**WHAT YOU WILL DO:** Reproduce verbatim every line from the first one down through the line containing "Keep up with", including both of those lines.

========

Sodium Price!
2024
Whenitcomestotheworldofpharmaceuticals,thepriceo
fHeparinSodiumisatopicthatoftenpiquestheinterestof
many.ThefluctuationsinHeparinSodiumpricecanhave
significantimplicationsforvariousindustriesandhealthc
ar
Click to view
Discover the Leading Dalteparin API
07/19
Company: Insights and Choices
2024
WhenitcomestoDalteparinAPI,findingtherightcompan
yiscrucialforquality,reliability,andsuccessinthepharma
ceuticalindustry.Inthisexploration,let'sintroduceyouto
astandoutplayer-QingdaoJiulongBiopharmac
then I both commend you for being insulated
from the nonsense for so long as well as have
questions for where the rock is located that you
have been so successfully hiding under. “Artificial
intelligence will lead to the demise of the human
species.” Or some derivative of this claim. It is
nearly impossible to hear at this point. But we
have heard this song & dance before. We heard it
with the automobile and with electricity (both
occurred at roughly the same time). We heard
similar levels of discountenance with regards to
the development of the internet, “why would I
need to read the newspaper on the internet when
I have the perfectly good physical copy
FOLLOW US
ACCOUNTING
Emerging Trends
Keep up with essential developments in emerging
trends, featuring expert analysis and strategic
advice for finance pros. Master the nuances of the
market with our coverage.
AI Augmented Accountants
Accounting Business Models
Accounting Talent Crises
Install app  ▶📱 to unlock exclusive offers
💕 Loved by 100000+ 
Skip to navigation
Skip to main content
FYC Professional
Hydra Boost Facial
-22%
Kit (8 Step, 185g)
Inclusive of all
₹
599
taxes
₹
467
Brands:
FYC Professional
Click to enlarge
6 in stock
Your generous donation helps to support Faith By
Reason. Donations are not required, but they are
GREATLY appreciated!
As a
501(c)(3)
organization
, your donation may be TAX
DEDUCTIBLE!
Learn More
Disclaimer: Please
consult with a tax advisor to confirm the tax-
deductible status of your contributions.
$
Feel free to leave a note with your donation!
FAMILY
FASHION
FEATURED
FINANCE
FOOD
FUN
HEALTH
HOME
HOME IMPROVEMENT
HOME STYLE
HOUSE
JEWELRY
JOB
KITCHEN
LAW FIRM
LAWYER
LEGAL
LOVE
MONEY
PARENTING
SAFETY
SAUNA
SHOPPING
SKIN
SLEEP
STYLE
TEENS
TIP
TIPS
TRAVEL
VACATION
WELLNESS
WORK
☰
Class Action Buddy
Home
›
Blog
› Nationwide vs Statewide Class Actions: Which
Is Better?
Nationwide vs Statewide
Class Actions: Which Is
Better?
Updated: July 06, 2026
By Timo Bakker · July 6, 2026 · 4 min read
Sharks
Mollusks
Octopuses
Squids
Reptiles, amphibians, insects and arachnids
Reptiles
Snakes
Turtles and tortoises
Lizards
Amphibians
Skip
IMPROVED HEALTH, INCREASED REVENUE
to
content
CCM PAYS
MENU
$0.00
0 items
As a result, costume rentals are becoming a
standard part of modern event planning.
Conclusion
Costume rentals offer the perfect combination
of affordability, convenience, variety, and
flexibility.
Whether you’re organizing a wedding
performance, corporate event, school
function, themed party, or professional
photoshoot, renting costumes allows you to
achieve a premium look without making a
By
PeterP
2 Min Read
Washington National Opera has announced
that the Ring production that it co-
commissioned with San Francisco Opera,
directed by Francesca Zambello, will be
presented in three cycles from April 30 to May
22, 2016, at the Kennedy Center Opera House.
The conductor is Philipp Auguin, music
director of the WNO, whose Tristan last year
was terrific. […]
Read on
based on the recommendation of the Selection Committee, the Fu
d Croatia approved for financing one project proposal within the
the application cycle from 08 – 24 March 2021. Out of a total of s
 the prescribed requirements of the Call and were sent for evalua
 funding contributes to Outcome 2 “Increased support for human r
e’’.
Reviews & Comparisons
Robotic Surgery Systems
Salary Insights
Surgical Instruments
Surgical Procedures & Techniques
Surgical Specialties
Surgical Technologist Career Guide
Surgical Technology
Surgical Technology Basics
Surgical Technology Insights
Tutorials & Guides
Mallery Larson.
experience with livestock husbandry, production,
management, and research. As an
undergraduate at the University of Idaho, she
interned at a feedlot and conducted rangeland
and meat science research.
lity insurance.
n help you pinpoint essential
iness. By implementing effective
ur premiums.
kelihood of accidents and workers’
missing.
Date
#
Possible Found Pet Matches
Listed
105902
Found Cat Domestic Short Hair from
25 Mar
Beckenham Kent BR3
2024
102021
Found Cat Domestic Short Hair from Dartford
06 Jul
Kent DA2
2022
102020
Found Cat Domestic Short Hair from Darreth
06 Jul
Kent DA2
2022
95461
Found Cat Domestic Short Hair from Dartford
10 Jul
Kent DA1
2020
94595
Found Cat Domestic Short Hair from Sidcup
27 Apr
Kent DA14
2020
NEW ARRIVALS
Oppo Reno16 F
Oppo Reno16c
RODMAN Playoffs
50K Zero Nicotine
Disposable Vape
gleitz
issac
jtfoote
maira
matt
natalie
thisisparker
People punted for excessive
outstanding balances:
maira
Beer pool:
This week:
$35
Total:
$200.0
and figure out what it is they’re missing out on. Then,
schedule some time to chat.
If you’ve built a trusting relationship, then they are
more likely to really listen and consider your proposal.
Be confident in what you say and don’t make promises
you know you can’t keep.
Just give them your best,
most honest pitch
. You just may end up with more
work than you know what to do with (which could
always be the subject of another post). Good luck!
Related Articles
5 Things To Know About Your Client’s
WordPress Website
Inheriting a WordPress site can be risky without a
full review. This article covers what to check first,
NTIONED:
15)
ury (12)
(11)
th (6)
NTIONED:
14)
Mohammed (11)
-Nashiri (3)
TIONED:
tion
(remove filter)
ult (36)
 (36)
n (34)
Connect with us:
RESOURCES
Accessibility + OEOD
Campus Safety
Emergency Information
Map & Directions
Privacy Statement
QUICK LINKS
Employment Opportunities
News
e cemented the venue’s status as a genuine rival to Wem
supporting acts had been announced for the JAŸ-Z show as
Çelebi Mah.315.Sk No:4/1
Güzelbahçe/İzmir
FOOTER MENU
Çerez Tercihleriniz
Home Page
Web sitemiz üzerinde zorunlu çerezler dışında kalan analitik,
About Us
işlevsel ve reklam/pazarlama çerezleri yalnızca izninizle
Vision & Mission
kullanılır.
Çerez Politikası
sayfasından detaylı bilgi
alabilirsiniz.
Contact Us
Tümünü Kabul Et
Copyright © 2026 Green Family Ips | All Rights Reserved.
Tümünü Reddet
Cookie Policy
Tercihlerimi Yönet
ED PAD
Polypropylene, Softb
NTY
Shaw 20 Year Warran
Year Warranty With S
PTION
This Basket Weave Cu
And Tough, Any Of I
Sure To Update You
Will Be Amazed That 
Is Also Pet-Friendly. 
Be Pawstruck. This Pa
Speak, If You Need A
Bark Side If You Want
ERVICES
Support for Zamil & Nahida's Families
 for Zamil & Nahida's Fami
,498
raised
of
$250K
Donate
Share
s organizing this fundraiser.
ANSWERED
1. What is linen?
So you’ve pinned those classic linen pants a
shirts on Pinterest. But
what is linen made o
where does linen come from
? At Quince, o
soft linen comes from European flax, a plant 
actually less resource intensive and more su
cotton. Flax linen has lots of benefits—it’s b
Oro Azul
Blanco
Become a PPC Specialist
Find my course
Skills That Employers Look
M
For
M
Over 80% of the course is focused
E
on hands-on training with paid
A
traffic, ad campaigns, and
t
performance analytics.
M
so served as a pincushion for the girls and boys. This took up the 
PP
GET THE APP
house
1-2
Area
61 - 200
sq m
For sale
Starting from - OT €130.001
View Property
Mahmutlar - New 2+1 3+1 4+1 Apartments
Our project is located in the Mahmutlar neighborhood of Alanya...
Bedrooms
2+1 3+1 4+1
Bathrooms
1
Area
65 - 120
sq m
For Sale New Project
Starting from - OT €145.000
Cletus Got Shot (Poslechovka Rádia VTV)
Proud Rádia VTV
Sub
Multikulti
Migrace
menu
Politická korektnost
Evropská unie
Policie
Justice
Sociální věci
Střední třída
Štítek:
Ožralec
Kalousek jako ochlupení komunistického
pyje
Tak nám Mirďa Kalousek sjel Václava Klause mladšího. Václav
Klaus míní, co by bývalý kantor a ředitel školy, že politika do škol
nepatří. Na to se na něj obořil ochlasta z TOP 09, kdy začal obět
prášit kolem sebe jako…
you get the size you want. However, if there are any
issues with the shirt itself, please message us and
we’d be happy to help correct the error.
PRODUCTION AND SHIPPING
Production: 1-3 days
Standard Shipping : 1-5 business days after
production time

========

**WORKED SOLUTION:**
Sodium Price!
2024
Whenitcomestotheworldofpharmaceuticals,thepriceo
fHeparinSodiumisatopicthatoftenpiquestheinterestof
many.ThefluctuationsinHeparinSodiumpricecanhave
significantimplicationsforvariousindustriesandhealthc
ar
Click to view
Discover the Leading Dalteparin API
07/19
Company: Insights and Choices
2024
WhenitcomestoDalteparinAPI,findingtherightcompan
yiscrucialforquality,reliability,andsuccessinthepharma
ceuticalindustry.Inthisexploration,let'sintroduceyouto
astandoutplayer-QingdaoJiulongBiopharmac
then I both commend you for being insulated
from the nonsense for so long as well as have
questions for where the rock is located that you
have been so successfully hiding under. “Artificial
intelligence will lead to the demise of the human
species.” Or some derivative of this claim. It is
nearly impossible to hear at this point. But we
have heard this song & dance before. We heard it
with the automobile and with electricity (both
occurred at roughly the same time). We heard
similar levels of discountenance with regards to
the development of the internet, “why would I
need to read the newspaper on the internet when
I have the perfectly good physical copy
FOLLOW US
ACCOUNTING
Emerging Trends
Keep up with essential developments in emerging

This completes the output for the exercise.